After scouring, I put the fleece into mesh laundry bags and run it through the spin cycle of my washing machine.  I bought mesh laundry bags in a couple of sizes for this purpose.  I’ve been using the jumbo size, which can hold an entire fleece, but I’m going to switch to a smaller size because there is too much space in the jumbo ones.  The fleece moves around itself and I ended up with a little felting.  It’s not terrible, and I’ll be able to deal with it when I comb or card or flick the wool, but why make extra work for myself?

After the spin cycle, it’s time to lay the fleece out to dry.  That big green thing is my drying rack.  It’s meant for drying herbs and it’s the best thing I’ve found for drying wool.  It’s huge — more than 3.5 feet in diameter — and has 8 shelves.  Each shelf holds at least 3 pounds of fleece.  The shelves are strong enough to hold more than 3 pounds, but I like to spread the fleece out in a thin layer so it will dry quicker.  When I’m done drying fleece, the rack collapses and folds up into a small carrying case that fits inside the bins I use for washing.  I store all of my fleece washing equipment together, stacked up in the white laundry basket in the first picture.  Two of these drying racks fit in that stack.  The rack is hanging from a plant hook installed by the prior owners of our house.  In this picture, it is holding (from top to bottom) the 6 pounds of Coopworth separated into two sections, the 2.5 pound Icelandic fleece, the 2.75 pound Texel fleece, and the 3.15 pound Finn fleece.

I’ve got a huge oak tree in the front yard and it is home to many squirrels.  Since I don’t want the squirrels stealing fleece to line their nests, I pin mesh laundry bags over the openings.

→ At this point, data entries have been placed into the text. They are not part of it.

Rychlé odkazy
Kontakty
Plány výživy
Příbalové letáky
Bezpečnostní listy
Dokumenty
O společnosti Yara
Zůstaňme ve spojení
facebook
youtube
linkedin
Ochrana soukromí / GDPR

Here in Florida, since I wash and dry outside, scouring fleece is a winter task.  Between April and October, sometimes into November, it is so hot that you don’t want to be doing all this labor outside and the humidity is so high that the fleece just will not dry outside .  I do not have anywhere inside to hang the drying rack.  But last Sunday, it was in the mid-60s and the humidity was low.  It was spectacular weather for working outside and I had a pleasant afternoon scouring fleece.  I hope to scour the rest of my fleece by the end of January and then I’ll start processing it!

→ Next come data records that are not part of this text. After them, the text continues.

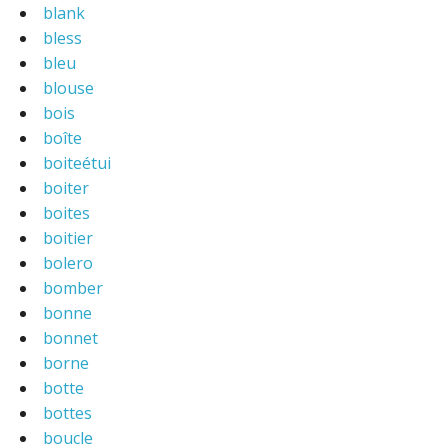
blank
bless
bleu
blouse
bois
boîte
boiteétui
boiter
boites
boitier
bolero
bomber
bonne
bonnet
borne
botte
bottes
boucle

2 thoughts on “Scouring Fleece”

  1. This is great! I’m glad you didn’t burn yourself with your outdoor shower. If I had done that, the neighborhood cat would have given me the “you are so silly” look and moved out of the way of the water.

    I really should measure the temperature of my water, as we turned it down years ago when the children were young. I mostly scour entire fleeces at my sister’s place in Maine, and her water is HOT. We follow Deb Robson’s technique from her blog The Independent Stitch, generally, and do a fleece in batches of 4 – 8 ounces. That’s where I learned about Unicorn’s Power Scour. I had her book and video before I bought Beth Smith’s. We use bowls with pasta strainers about the same size so we can lift the wet fiber to move it on to the next stage. At home, I only do small batches of 4 ounces at a time, and use lingerie bags in small plastic containers.

    I really need to start making better notes of everything fibery I do. In the meantime, I will continue to benefit from your work. Keep posting!

    Reply
  2. Holy cow! What a process! I’m very impressed. I bet my grandmother would be pleased to see her kitchenware out in the wild. I look forward to seeing what you do next with this project.